I am trying to implement Disjoint Sets for use in Kruskal's algorithm, but I am having trouble understanding exactly how it should be done and in particular, how to manage the forest of trees. After reading the Wikipedia description of Disjoint Sets and after reading the description in Introduction to Algorithms (Cormen et al) I have come up with the following:
class DisjointSet
{
public:
class Node
{
public:
int data;
int rank;
Node* parent;
Node() : data(0),
rank(0),
parent(this) { } // the constructor does MakeSet
};
Node* find(Node*);
Node* merge(Node*, Node*); // Union
};
DisjointSet::Node* DisjointSet::find(DisjointSet::Node* n)
{
if (n != n->parent) {
n->parent = find(n->parent);
}
return n->parent;
}
DisjointSet::Node* DisjointSet::merge(DisjointSet::Node* x,
DisjointSet::Node* y)
{
x = find(x);
y = find(y);
if (x->rank > y->rank) {
y->parent = x;
} else {
x->parent = y;
if (x->rank == y->rank) {
++(y->rank);
}
}
}
I am pretty sure this is incomplete though and that I am missing something.
Introduction to Algorithms mentions that there should be a forest of trees, but it does not give any explanation for a practical implementation of this forest. I watched CS 61B Lecture 31: Disjoint Sets ( http://www.youtube.com/watch?v=wSPAjGfDl7Q ) and here the lecturer uses only an array to store both the forest and all its trees and values. There is no explicit 'Node' type of class as I have, mentioned. I have also found many other sources (I cannot post more than one link), which also use this technique. I would be happy to do this, except that this relies on the indices of the array for lookup and since I want to store values of type other than int, I need to use something else (std::map comes to mind).
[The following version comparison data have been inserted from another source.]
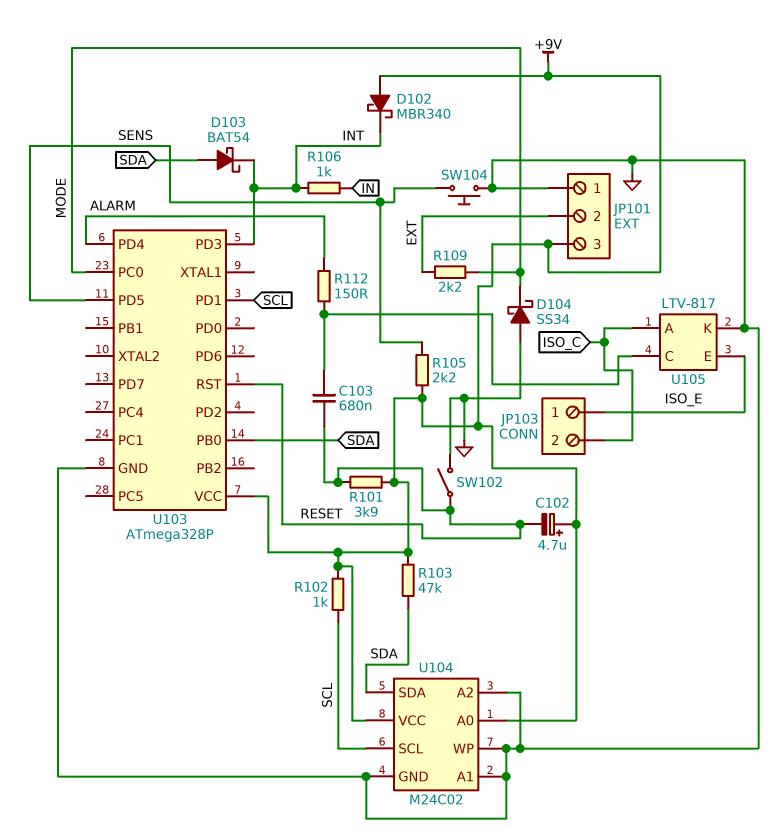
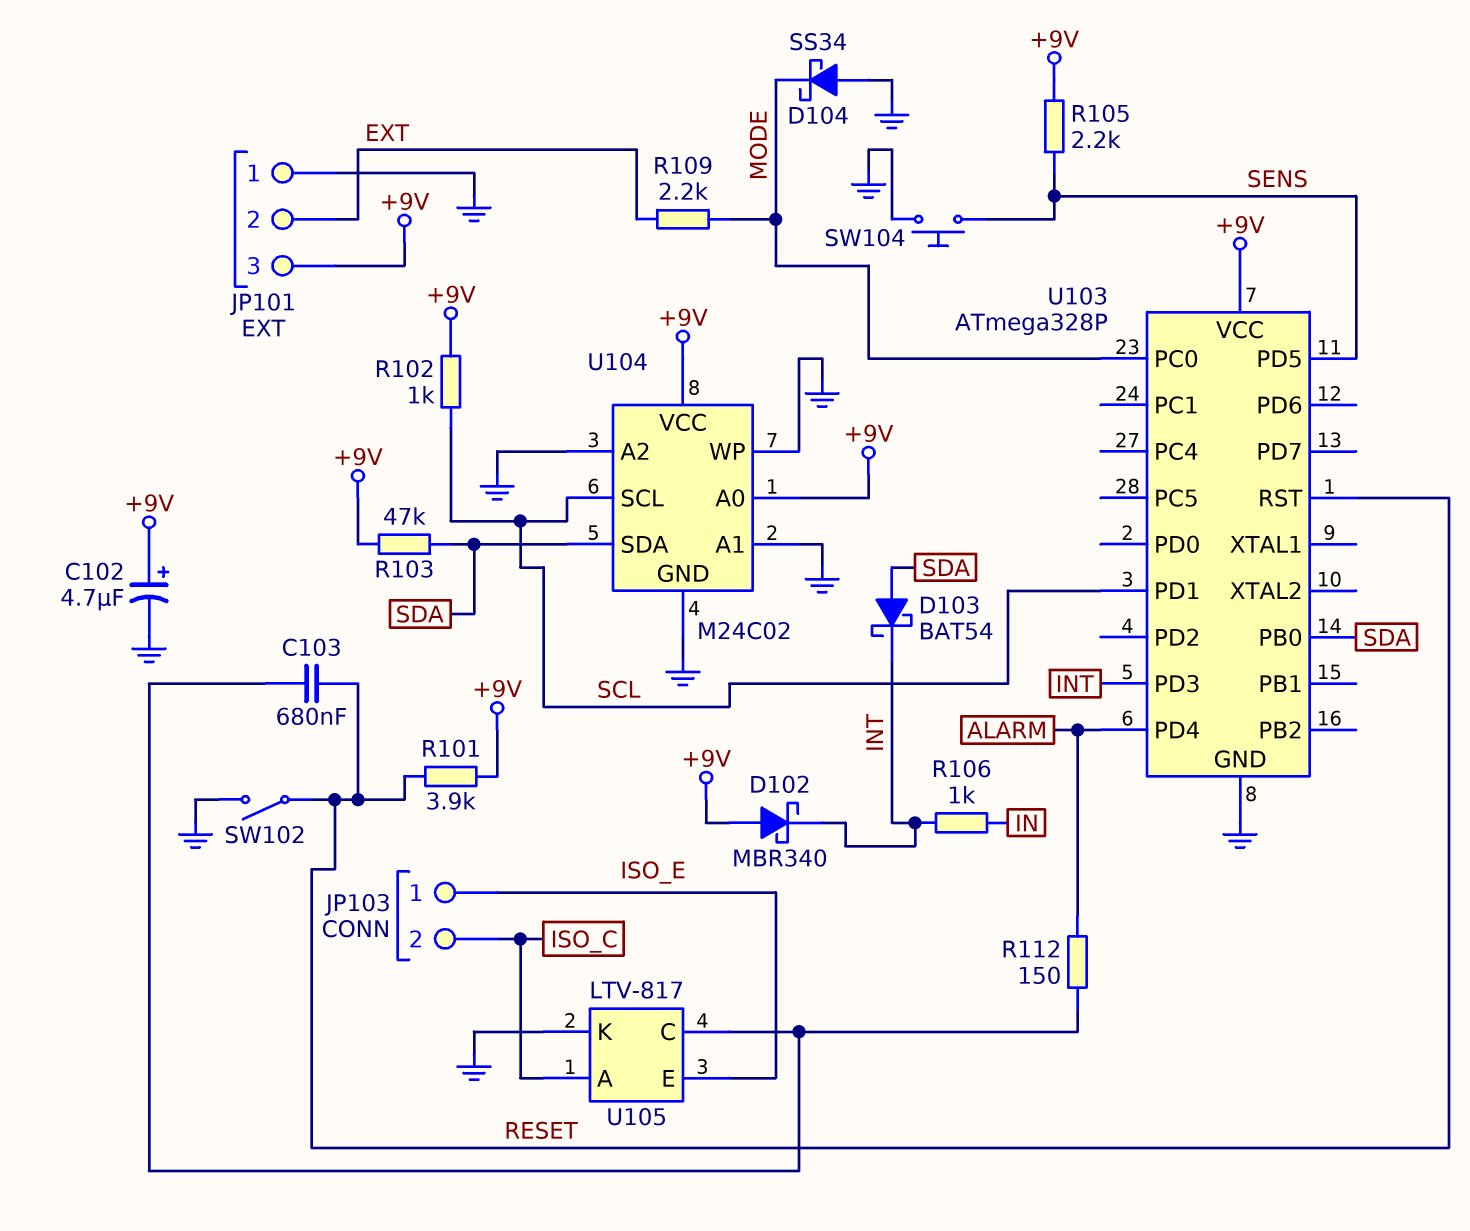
C102: 4.7uF (plus +9V, minus RESET) -> 4.7uF (plus +9V, minus GND)

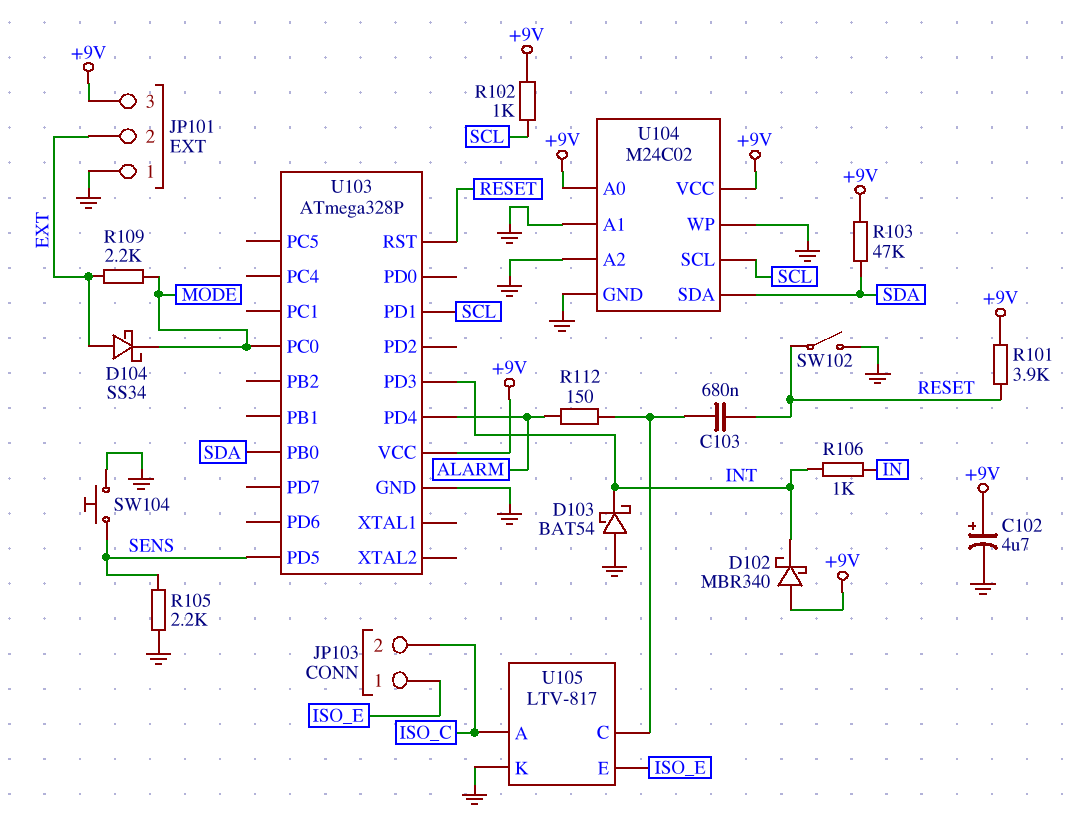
D103: schottky BAT54 (A SDA, K INT) -> schottky BAT54 (A GND, K INT)
D104: schottky SS34 (A GND, K MODE) -> schottky SS34 (A EXT, K MODE)
R105: 2.2k (+9V, SENS) -> 2.2k (GND, SENS)

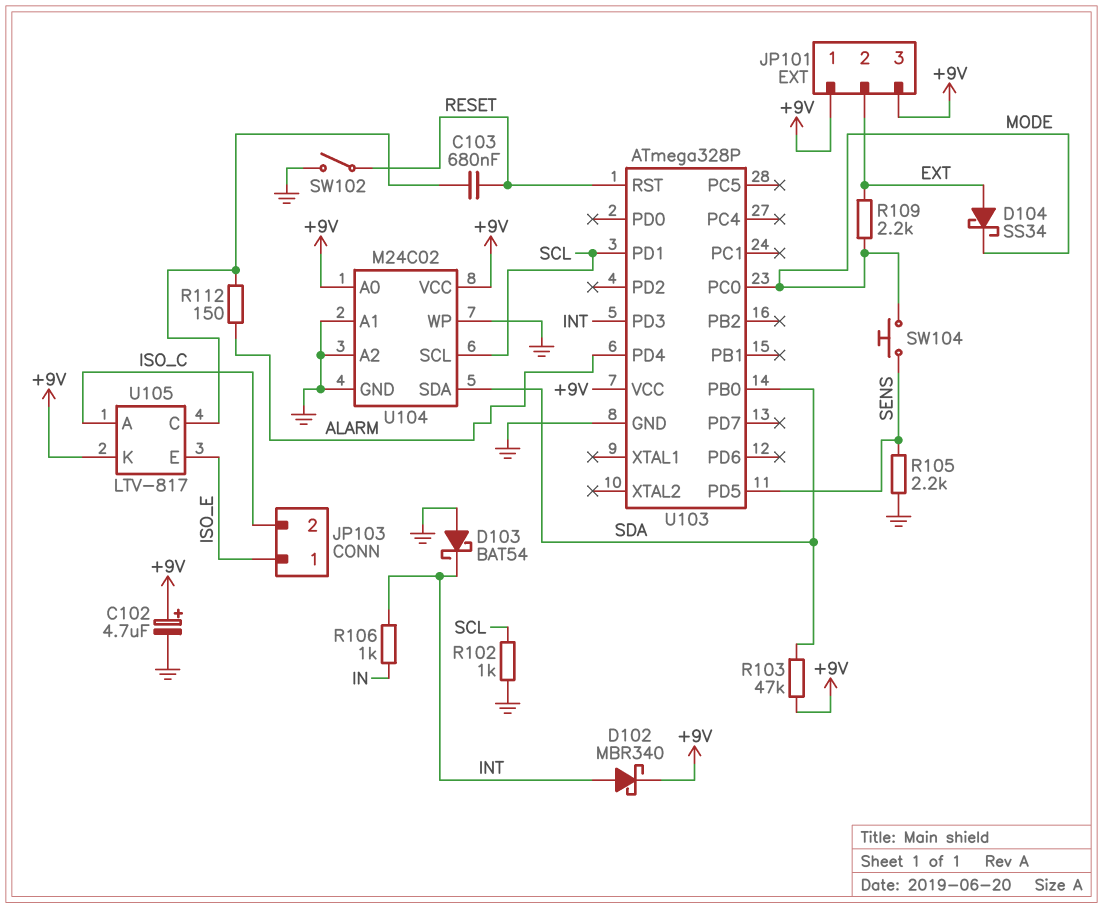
D102: schottky MBR340 (A +9V, K INT) -> schottky MBR340 (A INT, K +9V)
JP101 pin 1: GND -> +9V
R101: 3.9k (+9V, RESET) -> none
R102: 1k (+9V, SCL) -> 1k (GND, SCL)
SW104: button (GND, SENS) -> button (MODE, SENS)
U105 pin K: GND -> +9V

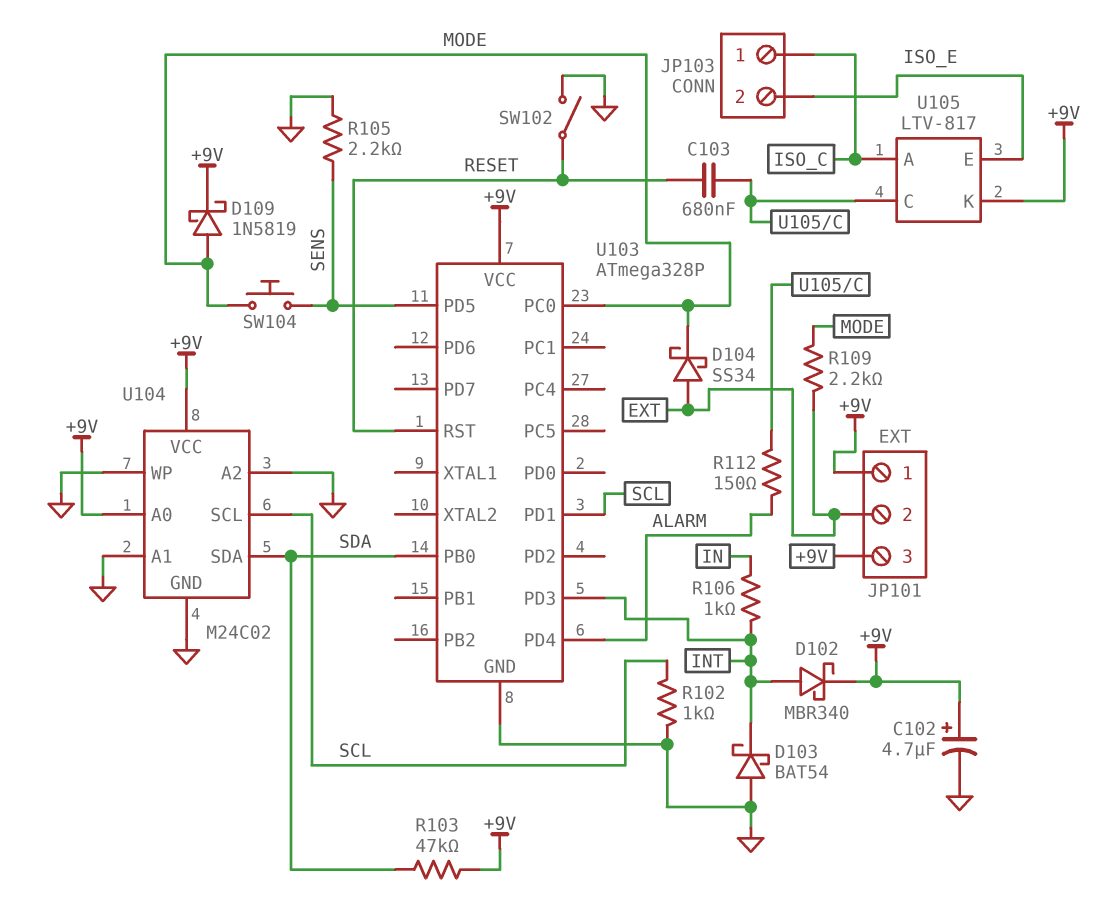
D109: none -> schottky 1N5819 (A MODE, K +9V)
JP103 pin 1: ISO_E -> ISO_C
JP103 pin 2: ISO_C -> ISO_E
Another issue that I am unsure about is memory allocation because I am using C++. I am storing trees of pointers and my MakeSet operation will be: new DisjointSet::Node; . Now, these Nodes only have pointers to their parents, so I'm not sure how to find the bottom of a tree. How will I be able to traverse my trees to deallocate them all?
I understand the basic concept of this data structure, but I'm just a bit confused about the implementation. Any advice and suggestions would be most welcome, thank you.